Syrian refugee Abdulbaset expressed his satisfaction with the Turkish hospitality, but complained about the rising prices of house rentals.
“We have good relations with Turkish people. There is no conflict between us, but some people, landlords, only a few of them, are trying to take advantage of the situation as more and more people are renting houses here. So some raised the prices from 250 Turkish Liras ($140) to 700 Turkish Liras ($390) and then to 1,000 Liras ($555). These prices are somehow high. But not all the landlords are doing this, only a 3 or 4 percent of them are. Everything else is good. We are all brothers and we will remain so despite of the Syrian regime efforts to separate us,” Abdulbaset said.

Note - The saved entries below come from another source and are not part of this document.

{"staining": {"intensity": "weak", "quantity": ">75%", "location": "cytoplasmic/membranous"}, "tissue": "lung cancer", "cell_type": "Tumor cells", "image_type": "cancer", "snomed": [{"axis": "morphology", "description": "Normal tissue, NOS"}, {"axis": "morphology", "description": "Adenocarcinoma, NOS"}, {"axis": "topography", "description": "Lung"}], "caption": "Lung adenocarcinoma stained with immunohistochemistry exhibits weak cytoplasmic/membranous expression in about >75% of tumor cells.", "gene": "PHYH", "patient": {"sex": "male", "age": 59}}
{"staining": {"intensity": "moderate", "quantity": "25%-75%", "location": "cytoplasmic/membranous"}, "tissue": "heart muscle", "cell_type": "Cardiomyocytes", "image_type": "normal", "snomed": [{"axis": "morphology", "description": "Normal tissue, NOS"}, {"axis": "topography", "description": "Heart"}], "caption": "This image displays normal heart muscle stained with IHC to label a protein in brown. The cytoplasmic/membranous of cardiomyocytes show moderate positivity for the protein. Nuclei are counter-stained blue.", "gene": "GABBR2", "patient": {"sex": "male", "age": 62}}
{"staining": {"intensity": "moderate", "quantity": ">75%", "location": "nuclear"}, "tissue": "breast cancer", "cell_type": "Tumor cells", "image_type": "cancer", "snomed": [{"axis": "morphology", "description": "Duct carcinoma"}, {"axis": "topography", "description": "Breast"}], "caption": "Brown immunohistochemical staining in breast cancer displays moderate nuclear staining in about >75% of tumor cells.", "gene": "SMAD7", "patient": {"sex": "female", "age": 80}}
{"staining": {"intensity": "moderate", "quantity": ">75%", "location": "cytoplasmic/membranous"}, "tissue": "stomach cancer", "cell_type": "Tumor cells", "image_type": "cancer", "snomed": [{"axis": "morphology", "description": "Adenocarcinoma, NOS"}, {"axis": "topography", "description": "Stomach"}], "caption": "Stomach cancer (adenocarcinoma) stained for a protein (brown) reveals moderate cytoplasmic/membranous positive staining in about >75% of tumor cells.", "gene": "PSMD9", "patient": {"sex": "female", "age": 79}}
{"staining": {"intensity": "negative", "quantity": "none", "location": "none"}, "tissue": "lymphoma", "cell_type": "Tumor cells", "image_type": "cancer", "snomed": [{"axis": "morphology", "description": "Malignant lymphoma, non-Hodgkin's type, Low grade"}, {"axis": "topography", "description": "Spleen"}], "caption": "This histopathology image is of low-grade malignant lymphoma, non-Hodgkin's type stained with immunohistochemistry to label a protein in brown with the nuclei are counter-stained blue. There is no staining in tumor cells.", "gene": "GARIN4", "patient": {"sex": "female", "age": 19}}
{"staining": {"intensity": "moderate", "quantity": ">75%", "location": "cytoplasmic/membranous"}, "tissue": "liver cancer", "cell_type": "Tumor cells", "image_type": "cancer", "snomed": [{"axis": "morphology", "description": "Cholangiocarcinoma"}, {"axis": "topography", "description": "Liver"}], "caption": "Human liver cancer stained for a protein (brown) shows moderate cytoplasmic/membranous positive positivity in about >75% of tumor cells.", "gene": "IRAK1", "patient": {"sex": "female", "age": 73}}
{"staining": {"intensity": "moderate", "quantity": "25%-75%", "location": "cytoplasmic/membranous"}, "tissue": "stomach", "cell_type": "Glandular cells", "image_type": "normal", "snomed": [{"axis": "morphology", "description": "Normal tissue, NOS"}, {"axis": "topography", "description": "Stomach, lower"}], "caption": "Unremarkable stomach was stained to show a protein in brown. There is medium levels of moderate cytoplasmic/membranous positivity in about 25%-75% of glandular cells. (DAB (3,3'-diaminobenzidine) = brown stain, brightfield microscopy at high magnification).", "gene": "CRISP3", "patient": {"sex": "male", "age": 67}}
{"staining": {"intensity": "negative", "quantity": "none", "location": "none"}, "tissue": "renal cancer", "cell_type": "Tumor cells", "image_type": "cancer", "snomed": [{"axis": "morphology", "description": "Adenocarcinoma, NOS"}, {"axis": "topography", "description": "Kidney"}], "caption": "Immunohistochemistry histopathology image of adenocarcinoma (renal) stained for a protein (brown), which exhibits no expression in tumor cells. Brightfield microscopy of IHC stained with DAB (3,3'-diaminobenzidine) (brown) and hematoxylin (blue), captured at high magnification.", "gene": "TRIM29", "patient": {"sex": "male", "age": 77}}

“When Syrian people started to come to Reyhanli we welcomed them warmly, as they are our brothers and we are all Muslims. We did our best to host them. As local shopkeepers, we can observe the ordeal of Syrians who have fled the cruelty at their own (country) and sheltered here, seeking a sanctuary,” added another Turkish shopkeeper.
Some 6,500 displaced Syrians massed near Bab al-Salam border across Oncupinar crossing in southeastern province of Kilis, awaiting for new camps to be built. But wealthy Syrians who have passports and can afford to rent houses, crossed into Turkey without having to wait for accommodation.
“We have good relations with the Turkish people and their help is noticeable. We have our passports and we are here on legal grounds, renting houses, and everything is fine,” said Syrian refugee Ahmed.
Turkey hosts more than 80,000 Syrians who fled violence in camps located in various provinces in southeastern Turkey but those camps are full to capacity and they are inadequate to shelter thousands of refugees awaiting near the border.
The growing exodus of Syrian refugees pouring into Turkey and other neighboring states is pushing for the creation of a secure zone inside the war-torn country; with the U.N. warning of further mass flight as fighting intensifies.
The U.N. refugee agency (UNHCR) said on Tuesday (Aug. 28) that up to 200,000 Syrian refugees could flee to Turkey if the conflict in Syria continues to deepen, almost three times the current number registered in a country already struggling to cope.
Turkey urged the United Nations on Wednesday (Aug. 29) to protect displaced Syrians inside their country but President Bashar al-Assad, battling rebels determined to overthrow him, dismissed talk of a buffer zone on Syrian territory.
Ankara fears a mass influx such as the flight of half a million Iraqi Kurds into Turkey after the 1991 Gulf War, and has floated the idea of a "safe zone" under foreign protection within Syria for civilians fleeing intensifying violence.
Ankara has also warned it could run out of space if the number of refugees goes above 100,000.
Foreign ministers are expected to discuss the possibility of establishing a “safe zone” inside Syria at a U.N. Security Council meeting on Thursday (Aug. 30).